The people have already begun to identify the overlords of these so-called autonomous regions that want to control land and economic resources such as gas. If it is true that in the autonomy referendums they obtained 80% support, why are they running away for the recall referendum now? I feel that the neoliberal and pro-Yankee prefects will all go.

Ruben Costas (from Santa Cruz, which is a stronghold of the oligarchy) as well?

He is not that far away. But the debate is not over people, it is over economic models: return to neoliberalism or deepen the changes.

I believe that this process of change has no going back. That is why they reject the recall referendum. Their request to bring forward elections, when there is a president elected with 54% of the vote, is a coup against democracy.

The prefects are calling for a grand national accord, what is your response to this?

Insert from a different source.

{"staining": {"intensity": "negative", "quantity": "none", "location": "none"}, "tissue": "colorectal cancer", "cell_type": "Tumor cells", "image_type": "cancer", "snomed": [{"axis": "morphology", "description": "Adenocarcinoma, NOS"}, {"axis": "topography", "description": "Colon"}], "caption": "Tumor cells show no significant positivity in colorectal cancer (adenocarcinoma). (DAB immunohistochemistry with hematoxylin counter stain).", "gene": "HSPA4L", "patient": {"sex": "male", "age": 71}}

What moral authority do those who operate illegally and unconstitutional[ly], with racist and fascist methods, have to speak of a national accord? If they want to talk about reconciliation they should renounce their privileges, their latifundio (large land estates) … Their plan is to create inflation and hoard products, in order to put the blame on Evo Morales.

You like to bet on election results, are you willing to give a forecast for August 10?

If the recall referendum were to be held tomorrow, I am sure that [the result in favour of Morales continuing as president] would surpass 54%, I’m optimistic.

So, the recall referendums are going ahead, no matter what?

They have to happen, no matter what.

I am happy with three things that I achieved during my time in the presidency. The structural changes, the social changes and the fact that I am making the oligarchs cry …

Is the return directive approved by the European parliament really like you called it, the ‘directive of shame’?

In times of war and famine, Latin America opened its doors and received Europeans with caring arms — there were no visas. But when some Latin Americans seek to improve their living conditions in Europe, they are confronted with discrimination, racism and now expulsion. What else is the return directive if not this?

You spoke of Europe as a strategic ally, how does this stand now?

I have said many times that Europe is a strategic ally in the defence of human rights, but with these types of directives I lose hope. It is an aggression against life and humanity.

It is important to wage a battle against these types of directives. It seems that globalisation exists only for trade — focused on the market and money — and not human beings.

Could this put a brake on trade negotiations underway between the Andean Community and Europe?

Yes. What sense would this have if they are talking about expelling our brothers and sisters? Bolivia has never thought of expelling. Europe speaks about cooperation but what we see is a return to the looting of our ancestors.

If Europe wants to continue waving the banner of the struggle for human rights, it should revise this return directive.

If the US ambassador Philip Goldberg returns, will you let him into the presidential palace or will you place him in the freezer?

Just two words. I am, and will die, anti-imperialist. One thing is guaranteeing private property, all of us have this, but another thing is capitalism, neoliberalism, globalisation.